For instance, the Dutch typically like to eat early. So if you’re Dutch, make sure that when you’re invited to a Spanish home for make sure that when you’re invited to a Spanish home for dinner, you don’t turn up at 6.30pm, just as they’re climbing out of the pool and thinking about going shopping Dinner is likely to start at 9.30pm, but ask just in case! In France or Spain it’s perfectly acceptable to arrive fashionably late for a dinner party. Here where I live in the Dordogne in France, it’s referred to jokingly as le quart d’heure Périgourdin – the Perigourdine quarter-of-an-hour – and it’s automatically built in.
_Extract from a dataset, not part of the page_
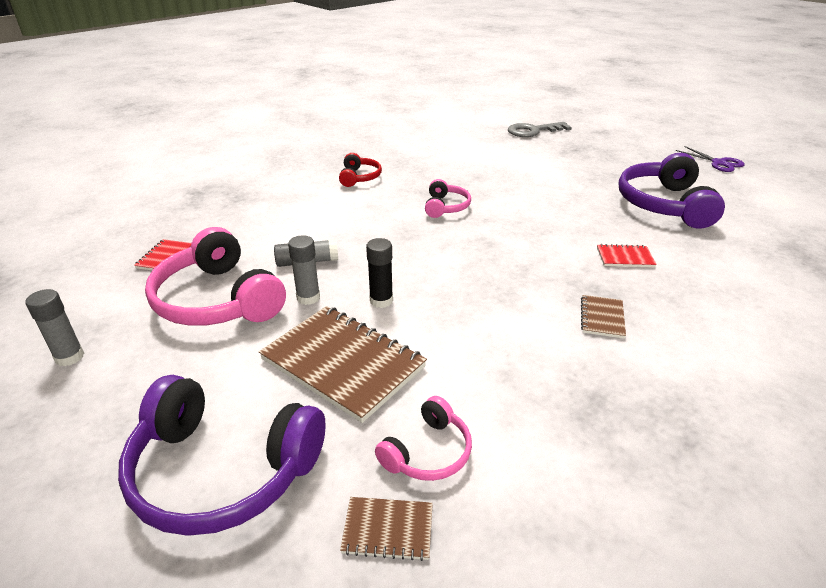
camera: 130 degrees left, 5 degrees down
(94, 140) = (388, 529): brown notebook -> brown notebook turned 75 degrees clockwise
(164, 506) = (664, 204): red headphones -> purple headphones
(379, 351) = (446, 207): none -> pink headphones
Here, however, once you’re à table, you’re there for the evening, whereas in Spain it’s not unusual to have several appointments in one long evening. On the other hand it comes as no surprise that with our German friends, precision is everything. If you’re invited for 8pm, then you’re invited for 8pm, it’s as simple as that. And if you’re invited for a dinner party, you’re invited for the evening.
As with most nationalities nowadays, mobile phones are turned off. They do NOT ring, even with those annoying little bleeps to announce you’ve had a text message. If you’re an on-call brain surgeon, leave your host’s landline number with your hospital – and inform your hosts in advance. You won’t find that advice in the German etiquette bible, the Knigge – called after the 18th century writer and Freemason, Freiherr Adolph Franz Friedrich Ludwig Knigge, author of Über den Umgang mit Menschen (On Human Relations) – but stick to it anyway!
And you’d be well-advised to stick to this particular pointer too. In Cologne, apparently – as in Austria – if you are clinking glasses with other guests, you MUST make eye contact with them. Why? Because if you don’t … wait for it … you have doomed youself to seven years of bad sex. Honest Injun! I really didn’t make that up.
But wait, I still haven’t let you in on the biggest secret of them all when it comes to a successful dinner party, multi-national or not. Yes, there is one and it is simple. And it’s this: invite friends – people you like, people who like you. Don’t get caught up in extended dining circles with people you barely know and don’t, let’s face it, really like. Right or wrong? Like all profound wisdom – it’s the essence of simplicity, grasshopper!